I know it seems like I’m just disagreeing with the commonly held Dylan perceptions on just about everything. But I’m not doing it just to be contrary. Case in point: I, like most everybody else, actually like Blood On The Tracks. I’ve never heard the original New York pressing, but for my money the Minneapolis tracks fit in and work perfectly. In fact, I can’t even tell which ones were re-recorded. I know most people like to look at this album as an emotionally raw and painful, if cathartic, album of heartbreak (much like John Lennon’s Plastic Ono Band.) But if you don’t pay to much attention to the lyrics, it’s a fairly upbeat, up-tempo collection of songs. Particularly bouncy are the two songs with some of the most maudlin words: “You’re Gonna Make Me Lonesome When You Go” and “If You See Her, Say Hello”. “Meet Me In The Morning” is yet another one of Bob’s re-interpretations of the 12-bar Blues format.
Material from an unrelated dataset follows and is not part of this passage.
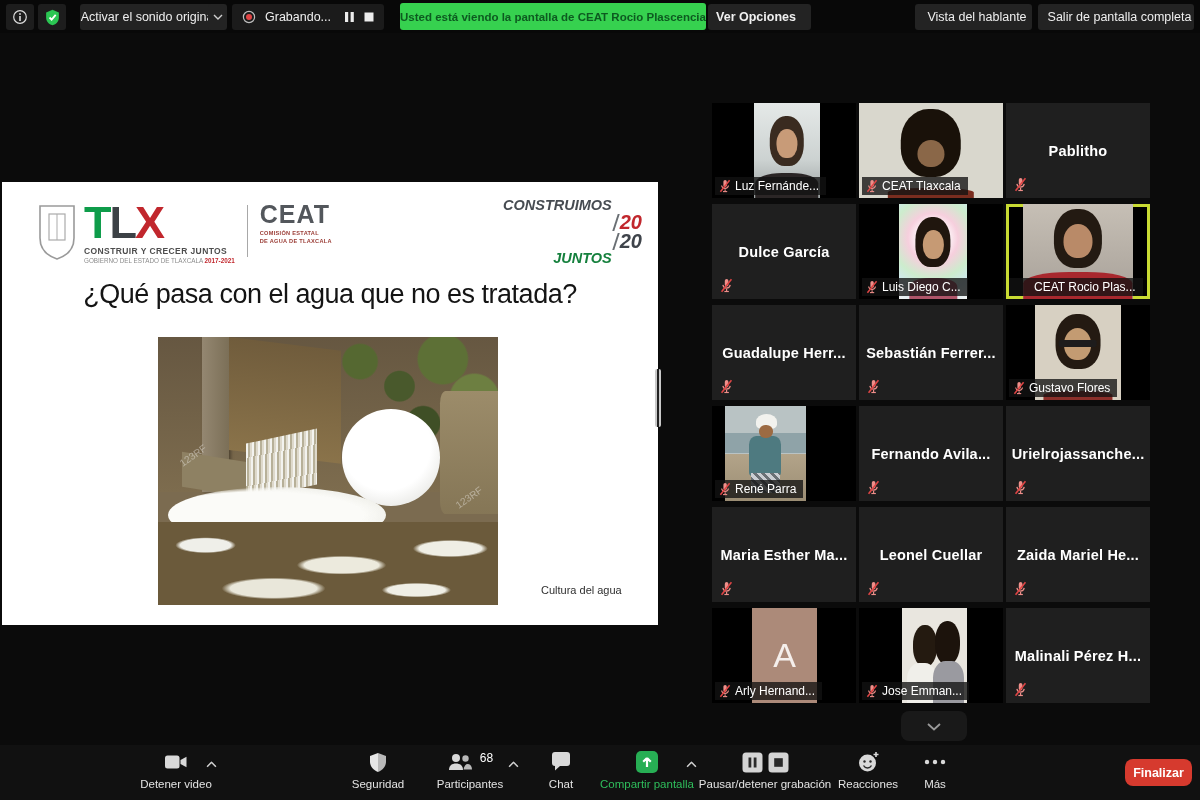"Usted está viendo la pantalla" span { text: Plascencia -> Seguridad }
In fact, even the lyrics to “Lily Rosemary And The Jack Of Hearts” are light-hearted. Really, only “Idiot Wind” and “You’re A Big Girl Now” are particularly slow, sad, or are in a minor key musically. While “You’re Big Girl Now” is one of my favorite songs on the album, I never quite understood what the big deal about “Idiot Wind” was. It’s a good song, but really the weakest one on this collection. And it does just go on and on. “Tangled Up In Blue”, “Shelter From The Storm”, and “Simple Twist Of Fate” are all bona-fide classics. “Buckets Of Rain” not so much. And while overall this is an unarguably great collection of songs, I don’t find myself listening to it that often. Clearly it’s not because the subject matter strikes a nerve. I don’t know – maybe it’s just too perfect and there are not enough weird fun little flaws to get caught up in. Still I always do enjoy it on those rare occasions when I do play it.